I periti ribadiscono: «Non c'è sangue sul coltello»

Irregolarità nel processo di refertamento, anche nei sopralluoghi all'interno dell'abitazione di Raffaele Sollecito dove fu ritrovata la presunta arma del delitto

PERUGIA - I periti nominati dalla Corte d'Appello, ascoltati oggi in aula nell'ambito del processo Meredith, hanno ribadito alcune irregolarità nelle procedure di refertamento - atte ad evitare contaminazioni dei reperti - anche nei sopralluoghi all'interno dell'abitazione di Raffaele Sollecito dove fu ritrovata la presunta arma del delitto.

«Gli agenti non portavano tute di protezione ed avevano guanti già utilizzati e quindi sporchi» spiegano i periti. «Inoltre secondo le testimonianze rese in sede di Gup, due agenti hanno ammesso di aver toccato, repertato e sigillato il coltello ritenuta l'arma del delitto.
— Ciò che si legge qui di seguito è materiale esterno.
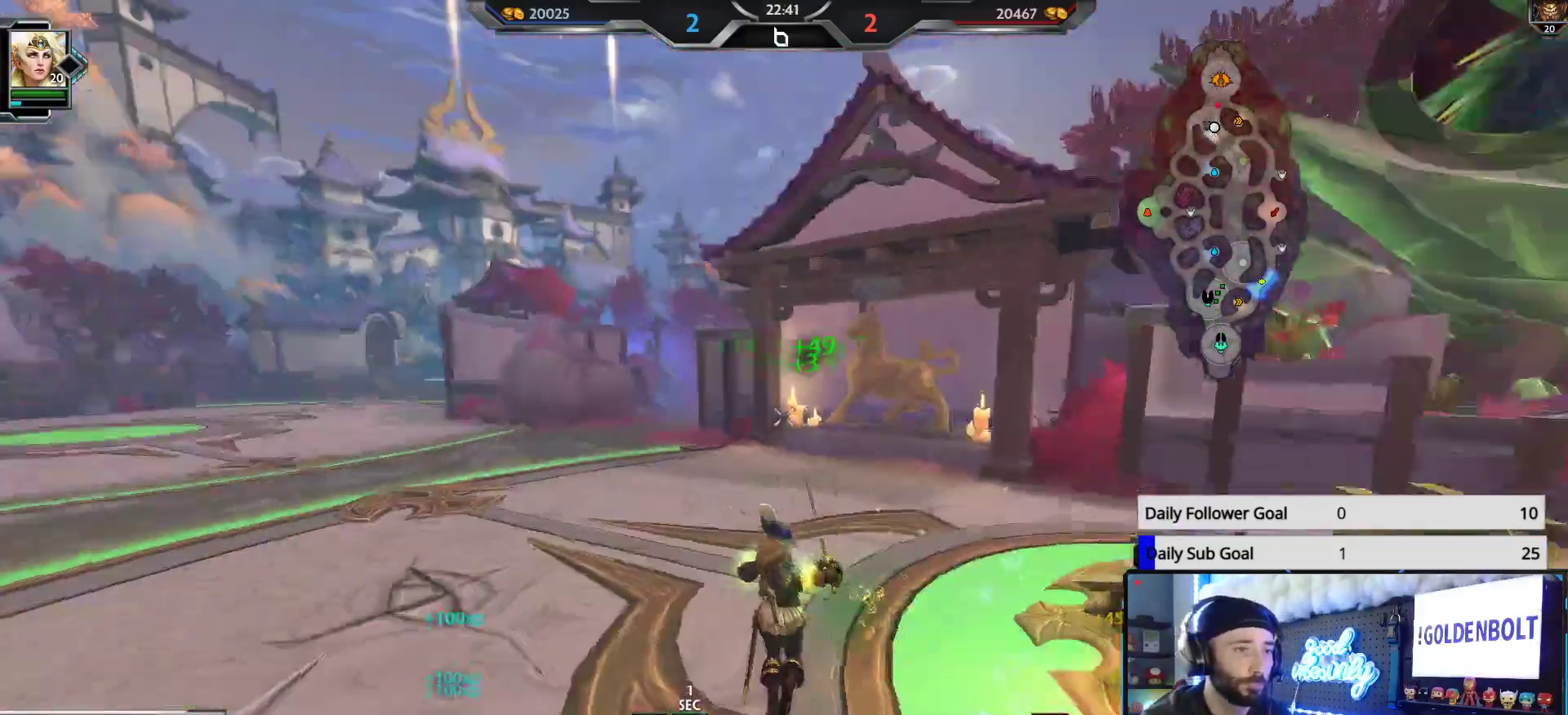
{"buttons": [], "left_stick": "up", "right_stick": "up-right", "events": [[17, "L3", "down"], [17, "left_stick", "up"], [117, "right_stick", "center"], [183, "A", "down"], [300, "A", "up"], [400, "L3", "up"], [467, "right_stick", "up-right"]]}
Una situazione poco chiara anche perché uno degli agenti ha spiegato che il coltello è stato sigillato in Questura, mentre un altro - secondo i tabulati - sul posto». Il cambio dei guanti non sarebbe stato sistematico, ma a discrezione sulla base dell'esperienza degli auto dei sopralluoghi. I periti hanno analizzato la perizia precedente alla loro - autrice la dottoressa Stefanoni - non potendo effettuare nuove analisi sul Dna sul gancetto di reggiseno della vittima e sulla presunta arma del delitto perché «non c'è evidenza di presenza di sangue».

Sulla perizia precedente sono state trovate alcune anomalie: nessuna quantificazione del Dna sui reperti («fondamentale per l'accertamento della traccia e la sua riconducibilità), nessuna spiegazione sulla decontaminazione dei numerosi reperti oggetto di studio, strumentazioni non adatte per l'analisi del sangue umano. «Dai nostri studi, seppur in assenza di valori certificati, la quantità di Dna è sotto la soglia di analisi prevista dai protocolli standard»: hanno spiegato in aula i periti che inoltre hanno aggiunto che sulla punta del coltello non c'è traccia di sangue della vittima, mentre sull'impugnatura c'è materiale genetico (cellule) di Amanda Knox. Dunque i periti non avvalorano la presenza di Dna sui reperti chiave che hanno portano (tra gli altri elementi acquisiti dai Pm Mignini e Comodi) alla condanna di Amanda Knox e Raffale Sollecito.